Conférencier recherché, expert des problèmes de la jeunesse et des questions sociales, il est devenu une personnalité de premier plan de la vie catholique de son Pays. Ainsi, au début de la Seconde Guerre mondiale, son nom figurait sur la liste des 100 personnalités les plus influentes de Prague qui devaient être éliminées pour éviter une éventuelle opposition. Il a été déporté au camp de concentration de Terezin, puis à Dachau et enfin à Mauthausen. Dans les registres nazis, il était marqué du sigle « R U », qui signifie « retour non désiré, » et il était ainsi affecté aux travaux les plus lourds, agrégé à des groupes destinés à être éliminés. À Mauthausen, le voyant désormais épuisé, un nazi lui a tiré dessus à bout « pour le libérer d'une longue agonie. » Mais le P. Trochta n'est pas mort. Ayant repris ses esprits, alors qu'il se trouvait déjà sur un wagon de cadavres en route vers le crématorium, il a réussi à se laisser glisser et a fini par être sauvé par un médecin du camp.

À la fin de la guerre, sa patrie était en ruines et a même été envahie par l’Armée Rouge. Le 29 septembre 1947, Pie XII l’a nommé évêque de Litoměřice, le diocèse le plus dévasté de Bohême. Le séminaire était détruit, 70 pour cent des paroisses étaient sans prêtres. Mgr Trochta s’est mis au travail, dans le style de la devise choisie lors de sa consécration épiscopale : Actio, Sacrificium, Caritas (Action, Sacrifice, Charité).

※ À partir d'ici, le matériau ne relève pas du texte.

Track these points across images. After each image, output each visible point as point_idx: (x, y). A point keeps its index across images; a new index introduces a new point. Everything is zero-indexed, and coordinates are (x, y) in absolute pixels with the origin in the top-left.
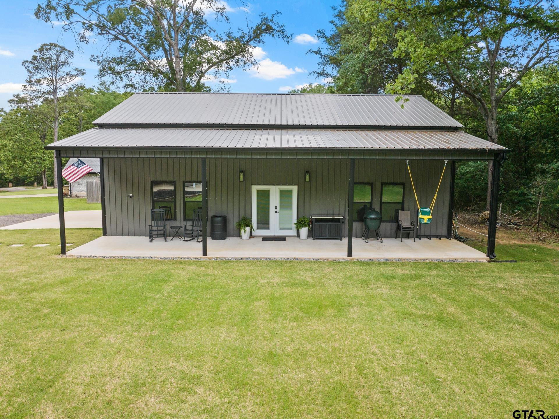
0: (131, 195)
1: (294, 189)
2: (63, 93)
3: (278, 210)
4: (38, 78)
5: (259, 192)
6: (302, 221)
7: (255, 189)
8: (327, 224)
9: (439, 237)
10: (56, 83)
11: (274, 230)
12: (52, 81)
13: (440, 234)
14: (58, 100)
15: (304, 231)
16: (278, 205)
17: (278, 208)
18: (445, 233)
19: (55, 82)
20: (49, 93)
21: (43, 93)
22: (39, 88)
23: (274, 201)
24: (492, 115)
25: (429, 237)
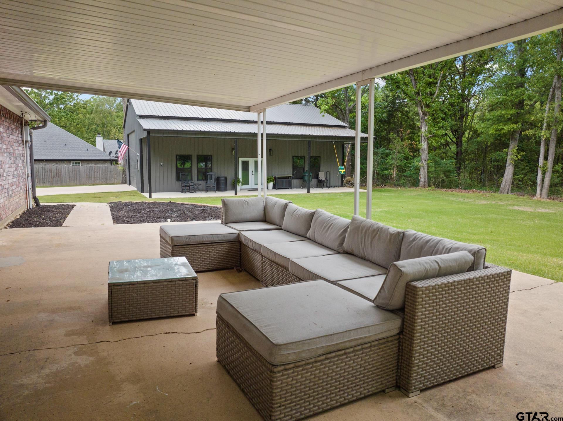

Cependant, le régime communiste tchécoslovaque l'a en effet empêché d'exercer des activités épiscopales et pendant trois ans, il a été maintenu en résidence surveillée dans son siège, jusqu'à ce qu'en 1953, il soit arrêté pour espionnage et « activité antiétatique » et condamné à vingt ans de prison.

En 1960, il a été gracié, mais contraint de trouver un travail manuel : il a travaillé comme maçon et responsable de l'entretien des ascenseurs et des sanitaires. Même dans cet état, il n’a pas oublié sa mission d'évêque et a fait tout ce qu'il pouvait pour ses prêtres et son diocèse.

Le 2 août 1968, après 18 ans d'absence, il a pu reprendre le gouvernement de son diocèse et le 1er septembre 1968 - dans une Tchécoslovaquie qui venait de voir le Printemps de Prague réprimé dans le sang - il est monte sur la chaire de sa cathédrale pour prononcer : « Je vois beaucoup d'entre vous pour la première fois, même si je suis votre évêque depuis 21 ans. J'ai vécu des années terribles. J'ai vu les profondeurs de la méchanceté humaine. Mais Jésus-Christ est notre Rédempteur, aujourd'hui et pour toujours. »

En 1969, le pape Paul VI l’a nommé cardinal, mais a gardé sa nomination cachée « in pectore. » Ce n'est que le 5 mars 1973 qu'il a pu publier son élévation à la pourpre cardinalice, que Mgr Trochta a reçu finalement le 12 avril suivant. Il n’a vécu même pas un an comme cardinal ; puis, consumé par les nombreuses croix portées et offertes avec patience et amour, il est décédé le 6 avril 1974.